### Work to complete
Each line below should be retyped exactly, with no pictures.
(Provided records)
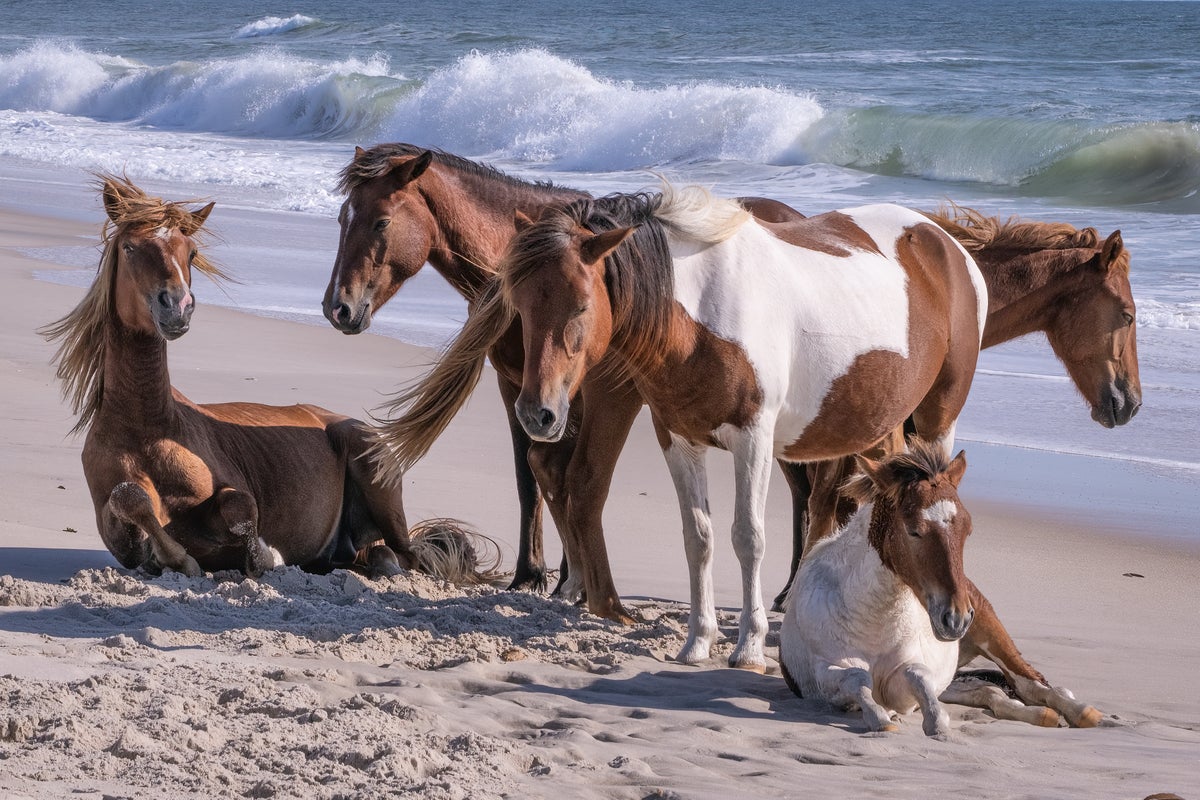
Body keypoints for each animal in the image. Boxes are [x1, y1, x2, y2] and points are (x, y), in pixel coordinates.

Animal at [41, 175, 482, 582]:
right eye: (129, 248)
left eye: (191, 252)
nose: (178, 306)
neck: (145, 429)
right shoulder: (118, 534)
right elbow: (130, 498)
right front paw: (177, 557)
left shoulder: (231, 494)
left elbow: (240, 507)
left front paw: (263, 556)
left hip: (372, 470)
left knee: (405, 555)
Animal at [321, 142, 806, 606]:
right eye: (343, 218)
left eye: (382, 222)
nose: (337, 308)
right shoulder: (519, 388)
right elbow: (531, 476)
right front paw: (533, 575)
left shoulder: (579, 392)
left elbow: (565, 471)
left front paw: (568, 580)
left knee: (805, 488)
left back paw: (789, 592)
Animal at [381, 185, 984, 671]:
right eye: (522, 308)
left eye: (580, 306)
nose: (538, 414)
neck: (701, 318)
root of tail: (945, 242)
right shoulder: (678, 440)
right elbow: (699, 538)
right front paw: (697, 643)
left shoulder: (754, 440)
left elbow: (748, 537)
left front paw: (748, 648)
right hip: (882, 429)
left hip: (937, 422)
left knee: (928, 500)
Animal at [782, 441, 1099, 743]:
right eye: (913, 530)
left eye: (968, 529)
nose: (956, 618)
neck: (873, 619)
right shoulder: (824, 672)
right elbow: (856, 679)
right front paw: (884, 719)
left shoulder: (910, 676)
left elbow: (917, 676)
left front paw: (935, 723)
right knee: (988, 692)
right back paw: (1040, 715)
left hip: (990, 632)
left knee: (1033, 684)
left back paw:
(End Provided records)
### Solution for this task
Body keypoints for each animal in the image. Boxes are [x1, y1, x2, y2] and points are (x, y), in pixel coordinates.

Animal at [41, 175, 482, 582]:
right eye: (129, 248)
left eye: (191, 252)
nose: (178, 306)
neck: (145, 429)
right shoulder: (118, 534)
right elbow: (130, 498)
right front paw: (177, 557)
left shoulder: (231, 494)
left elbow: (240, 507)
left front paw: (263, 556)
left hip: (372, 470)
left knee: (405, 555)
Animal at [321, 142, 806, 606]:
right eye: (343, 218)
left eye: (382, 222)
nose: (337, 308)
right shoulder: (519, 388)
right elbow: (531, 476)
right front paw: (533, 575)
left shoulder: (579, 392)
left elbow: (565, 471)
left front paw: (568, 580)
left knee: (805, 488)
left back paw: (789, 592)
Animal at [381, 185, 984, 671]:
right eye: (522, 308)
left eye: (580, 306)
nose: (538, 414)
neck: (701, 318)
root of tail: (945, 242)
right shoulder: (678, 440)
right elbow: (699, 538)
right front paw: (697, 643)
left shoulder: (754, 440)
left elbow: (748, 537)
left front paw: (748, 648)
right hip: (882, 429)
left hip: (937, 422)
left knee: (928, 500)
Animal at [782, 441, 1099, 743]:
right eye: (913, 530)
left eye: (968, 529)
nose: (956, 618)
neck: (873, 619)
right shoulder: (824, 672)
right elbow: (856, 679)
right front paw: (884, 719)
left shoulder: (910, 676)
left elbow: (917, 676)
left front paw: (935, 723)
right knee: (988, 692)
right back paw: (1040, 715)
left hip: (990, 632)
left knee: (1033, 684)
left back paw:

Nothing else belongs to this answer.